Julia and I host a monthly effective altruism dinner. Since many EAs are vegan, we try to have good vegan options. Julia let me cook this time, and I adapted one of my favorite family recipes into a vegan apricot berry cake.
This dessert is all about the fruit, and while quality helps the thing you really need is quantity: it's about 3/4 cup of raw fruit per person and we were expecting a crowd. The best place in Boston for produce in quantity is Haymarket, and my kids love to go there because it's right next to a playground with a very fast (and TikTok-famous) slide. We played there for a while and then bought a lot of fruit:
I paid $8 for 4.5lb of very good blackberries, $1 for 1lb of raspberries (some were moldy, which I knew when I was getting them) and another $8 for about 6lb of very large (but russeted) apricots. We ate a lot fresh, picked out the bad raspberries, and filled each pan about 1" deep with chopped fruit:
I poured the batter over, baked for about 50min at 375F, and took them out when the top was golden brown and they were 200F internally:
I'd tried other egg substitutes and not been happy, but the texture here was just right, and I really think I wouldn't have known:
Several people asked me for the recipe: peach cake.

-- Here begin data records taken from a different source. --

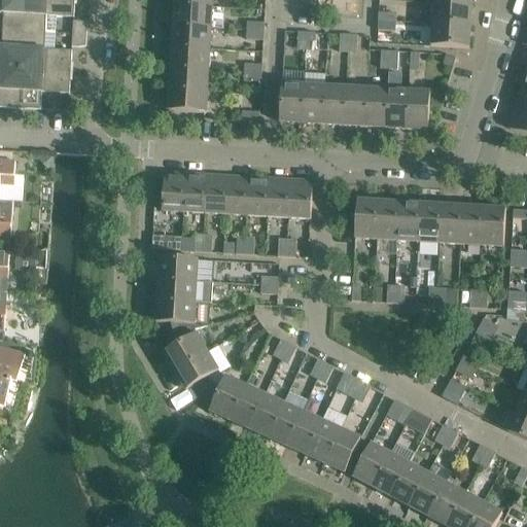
[(0,0),(0,12),(3,13),(2,31),(24,32),(25,0),(0,0)]
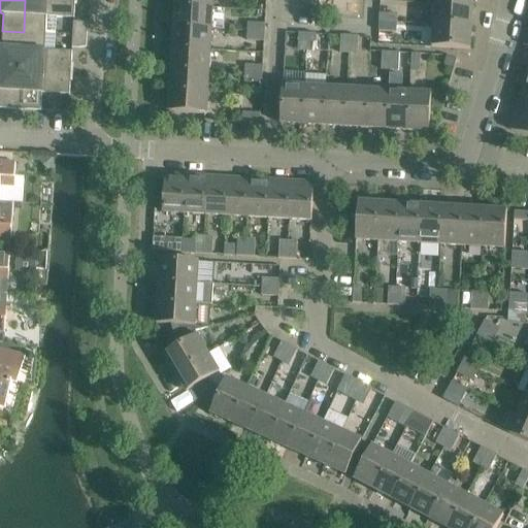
[(25,0),(24,32),(45,33),(46,17),(74,18),(74,0),(25,0)]
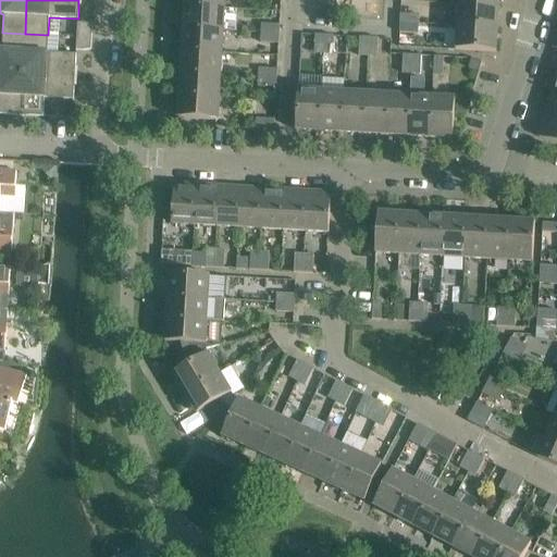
[(456,26),(497,28),(498,7),(458,3),(456,26)]
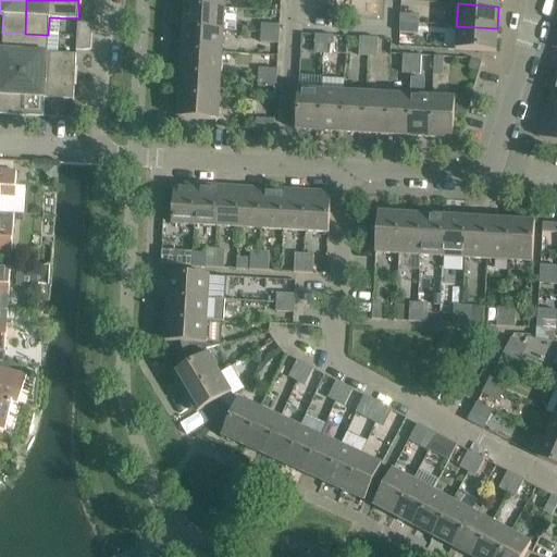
[(223,31),(224,8),(184,5),(183,28),(223,31)]
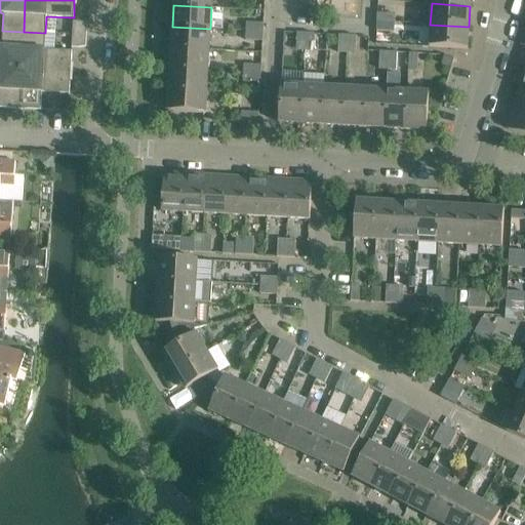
[(376,22),(394,23),(394,13),(376,12),(376,22)]
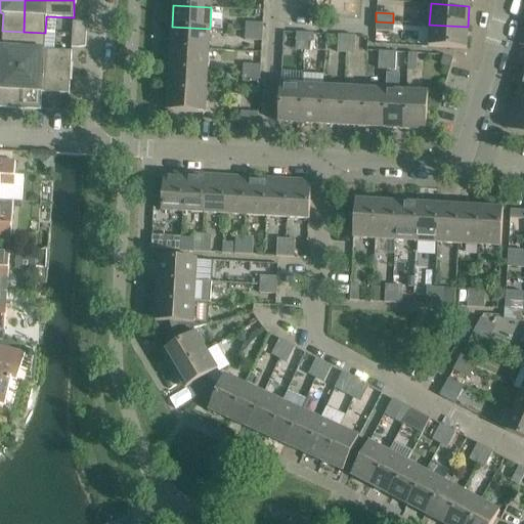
[(73,22),(72,34),(86,35),(87,24),(80,22),(73,22)]
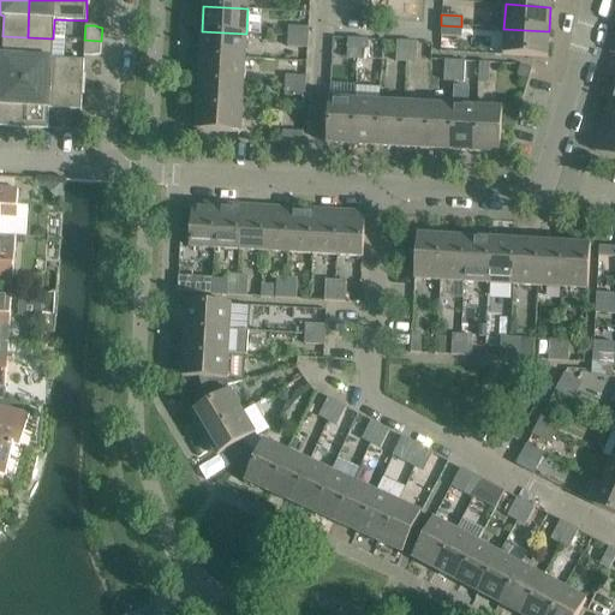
[(308,37),(309,27),(288,25),(287,36),(308,37)]
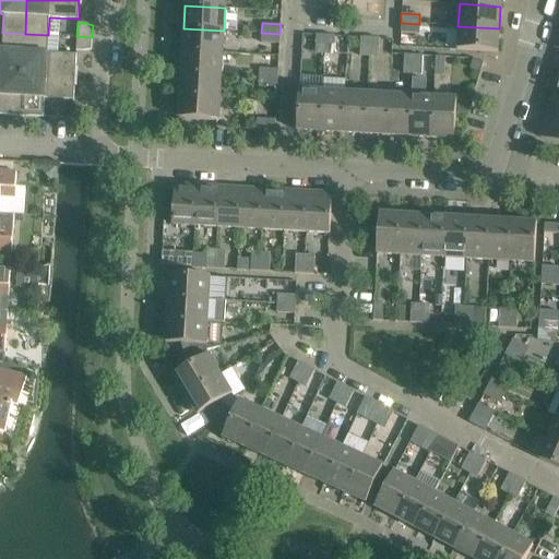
[(418,33),(419,24),(401,23),(400,32),(418,33)]
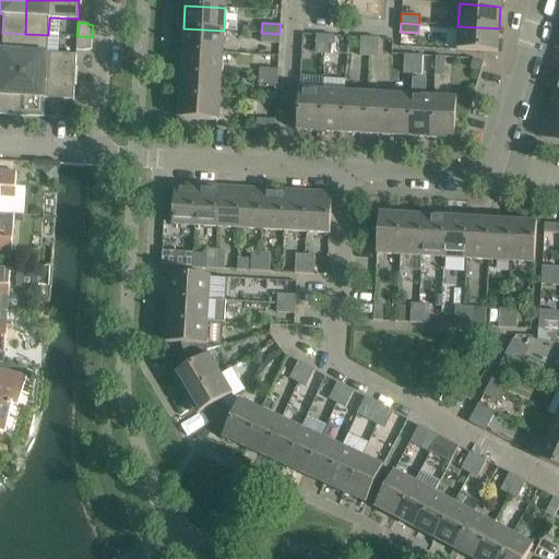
[(498,51),(499,28),(458,26),(456,49),(498,51)]
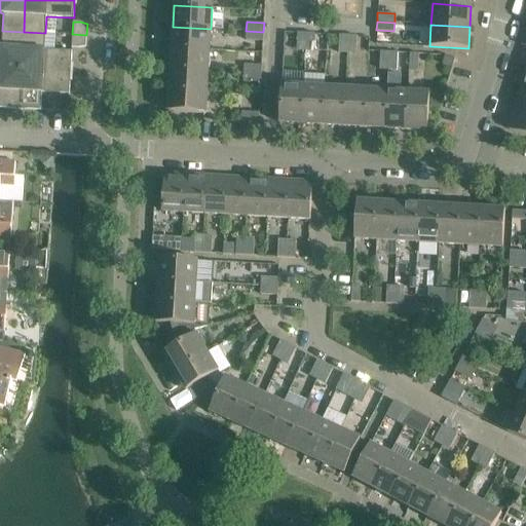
[(211,29),(173,27),(172,47),(210,49),(211,29)]
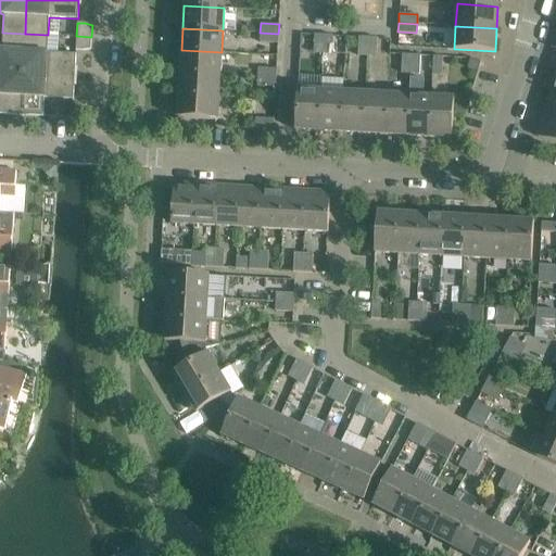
[(0,72),(23,74),(25,34),(2,33),(1,50),(0,49),(0,72)]
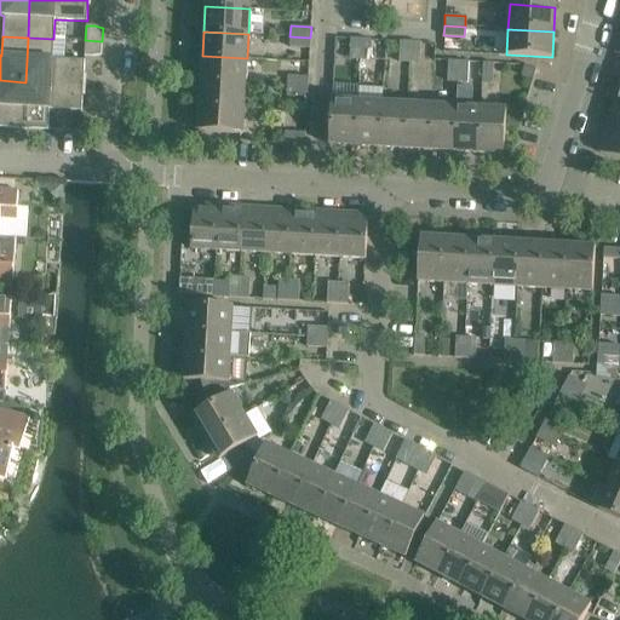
[(310,38),(290,36),(290,46),(310,47),(310,38)]
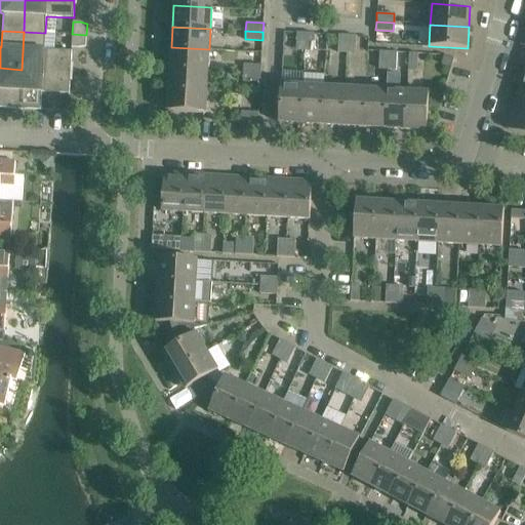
[(24,32),(22,70),(70,73),(72,51),(44,49),(45,33),(24,32)]
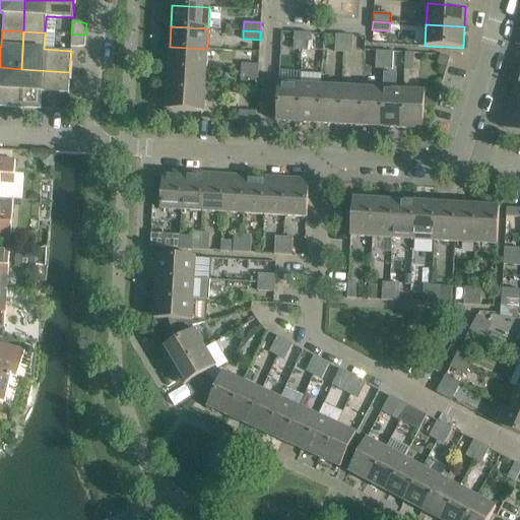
[(293,49),(302,50),(302,33),(294,31),(293,49)]
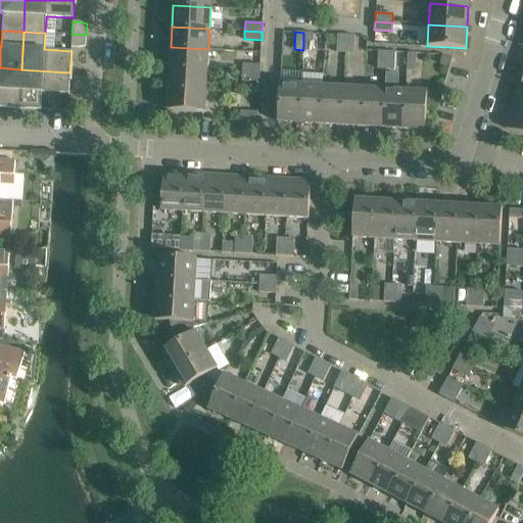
[(303,33),(303,50),(312,50),(313,33),(303,33)]
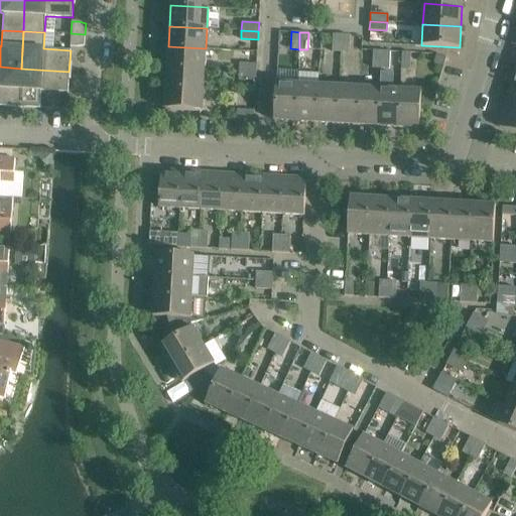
[(71,46),(77,46),(84,45),(85,34),(71,33),(71,46)]
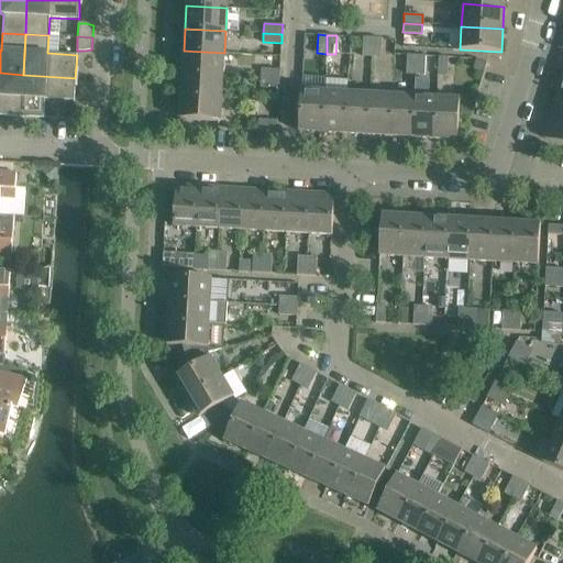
[(362,55),(371,56),(372,37),(363,37),(362,55)]
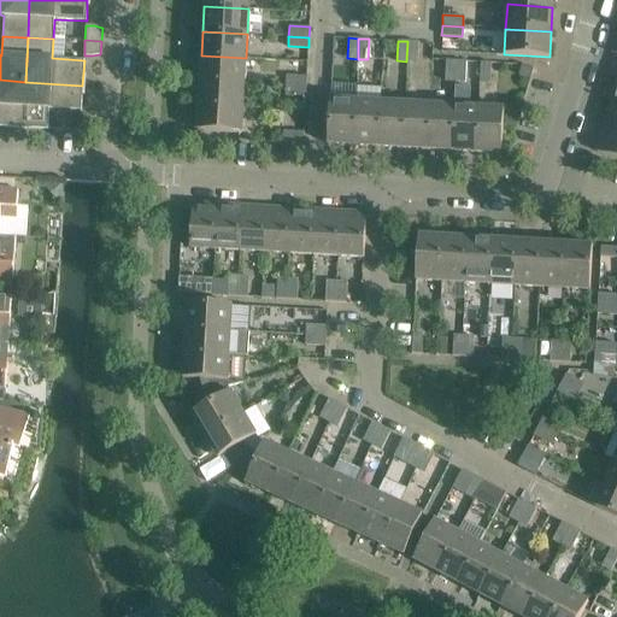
[(407,41),(406,62),(417,62),(418,42),(407,41)]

(Our family calls it peach cake regardless of the fruit content, but I avoided that here as a nod to legibility.)
2026-06-10 21:00:00
A couple years ago I put together a Secular Solstice Songbook, a compilation of all the songs we've sung at Boston Solstice. Anna Tchetchetkine and I led a session of group singing at LessOnline, following up from an informal one the year before, and I noticed several annoying things with its chord handling:
Despite being digital, it didn't support transposition.
Some songs didn't repeat the chord if they were unchanged, which meant that when scrolling new lyrics into view you'd lose the chords.
This is minor, but I like to align the chords in a grid and the repeat sign was very slightly to narrow, throwing off the grid.
In asked Claude Code to fix these, and it did almost all of it. The exception was a few cases where it wasn't obvious which chords to use and I needed to make some manual edits.
My favorite part is that it preserves the grid even when the addition of accidentals changes widths. For example, here are the chords I have for haMephorash:
C Am C Am F G C G C FG Am F G E Am /
If for some reason I wanted to play it in E instead of
C, I could bring it up four semitones:
E C#m E C#m A B E B E AB C#m A B Ab C#m /
Note that because C#m is wider the columns containing it
are now slightly wider to make room, accross the board.
I'm pretty happy with it, though I haven't tried using it for real yet.